- 文本片段:
⁂

2)纯化反应程序：37℃60分钟，80℃15分钟，4℃保存。

3)取2μl纯化产物与2μl上样缓冲液混和后，电泳检测、定量。

6、对PCR片段进行测序

1)-20℃冰箱中取出PCR纯化产物(15ng/ul左右)、BigDye TerminationSequence Mix(一种商品化的测序反应混合液)、0.8uM单向引物(上文提到的PCR扩增反应中的反向引物dCK-P-R：5’ccgctaagccagatcctgac3’)，各取2ul加入96孔PCR反应管中。

2)PCR扩增：(9700型号PCR扩增仪，PE公司)

3)扩增结束后，加入70％乙醇(加入量与反应体系之比为9∶1)即50ul左右于室温进行沉淀，时间15分钟以上，不得超过24小时。

4)4000转/分，4℃离心30分钟。

5)轻轻倒去上清液，将96孔板倒置离心，达800转/分即停。

6)每孔加入200ul左右三蒸水，2000转/分1分钟离心，待上样。

7)在自动程序装置(ABI3700 Automatic Sequencer)上进行电泳。电泳胶用POP5标准测序胶，时间为3小时。

7、SNP位点的搜寻

将Sequence Analysis3.3分析产生的图形文件传至带有Phredphrap，Polyphred和Consed软件的UNIX主机上。先创建四个子目录chromat_dir，edit_dir，poly_dir和phd_dir，然后将每个样本的测序图形文件移至chromat_dir目录下，在edit_dir下先后运行phredphrap和polyphred。事实上，常常将phredphrap和polyphred做成批处理文件，只有运行这个文件即可，例如我们将之做成snp文件，故只要运行snp命令就可以了。运行结束后，还是在edit_dir目录下运行Consed命令，将结果以直观的图形界面显示。Polyphred会将软件怀疑的SNP位点标上提示信号如各种颜色。

⁂

- 所给资料:

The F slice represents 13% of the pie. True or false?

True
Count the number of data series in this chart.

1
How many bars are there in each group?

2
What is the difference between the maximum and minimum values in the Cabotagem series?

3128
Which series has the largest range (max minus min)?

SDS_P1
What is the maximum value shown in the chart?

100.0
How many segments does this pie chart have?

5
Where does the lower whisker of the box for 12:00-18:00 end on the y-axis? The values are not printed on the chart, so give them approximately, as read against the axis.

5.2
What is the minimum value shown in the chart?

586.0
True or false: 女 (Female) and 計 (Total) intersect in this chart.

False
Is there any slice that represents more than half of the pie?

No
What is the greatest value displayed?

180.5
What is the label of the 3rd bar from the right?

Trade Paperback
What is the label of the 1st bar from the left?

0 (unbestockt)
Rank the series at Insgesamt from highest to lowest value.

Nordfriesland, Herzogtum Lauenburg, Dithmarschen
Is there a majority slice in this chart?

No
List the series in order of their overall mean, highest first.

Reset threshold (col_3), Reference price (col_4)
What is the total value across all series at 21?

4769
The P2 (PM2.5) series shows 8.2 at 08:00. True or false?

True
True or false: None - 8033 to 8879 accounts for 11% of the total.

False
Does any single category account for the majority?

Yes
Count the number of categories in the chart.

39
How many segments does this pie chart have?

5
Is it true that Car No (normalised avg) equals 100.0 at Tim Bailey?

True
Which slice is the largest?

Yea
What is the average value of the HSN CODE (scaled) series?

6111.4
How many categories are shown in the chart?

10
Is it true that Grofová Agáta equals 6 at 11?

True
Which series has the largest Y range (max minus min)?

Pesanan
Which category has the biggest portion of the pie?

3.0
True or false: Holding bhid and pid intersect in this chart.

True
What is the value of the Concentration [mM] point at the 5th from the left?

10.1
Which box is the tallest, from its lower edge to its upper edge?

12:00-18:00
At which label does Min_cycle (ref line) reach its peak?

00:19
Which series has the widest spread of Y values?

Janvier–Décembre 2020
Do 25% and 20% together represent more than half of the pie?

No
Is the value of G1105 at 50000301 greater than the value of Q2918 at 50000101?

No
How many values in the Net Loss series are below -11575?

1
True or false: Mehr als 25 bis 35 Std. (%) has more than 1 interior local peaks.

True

⁂

- 学以致用:
(a) 请照原文输出文本片段中以含有“2)PCR扩增：(9700型号PCR扩增仪，PE公司)”的词句开头、以“5标准测序胶，时间为3小时。”结尾的部分。
(b) 根据文本片段回答下列问题：
(i) 纯化反应程序中，80℃要保持多长时间？
(ii) 倒去上清液后，96孔板倒置离心到多少转/分即停？
(iii) 电泳用的是哪种测序胶？
(c) 文本片段要求在UNIX主机上先创建哪些子目录？请全部列出。

- 练习答案:
(a)
2)PCR扩增：(9700型号PCR扩增仪，PE公司)

3)扩增结束后，加入70％乙醇(加入量与反应体系之比为9∶1)即50ul左右于室温进行沉淀，时间15分钟以上，不得超过24小时。

4)4000转/分，4℃离心30分钟。

5)轻轻倒去上清液，将96孔板倒置离心，达800转/分即停。

6)每孔加入200ul左右三蒸水，2000转/分1分钟离心，待上样。

7)在自动程序装置(ABI3700 Automatic Sequencer)上进行电泳。电泳胶用POP5标准测序胶，时间为3小时。

(b)
(i) 15分钟。
(ii) 800转/分。
(iii) POP5标准测序胶。

(c) chromat_dir、edit_dir、poly_dir、phd_dir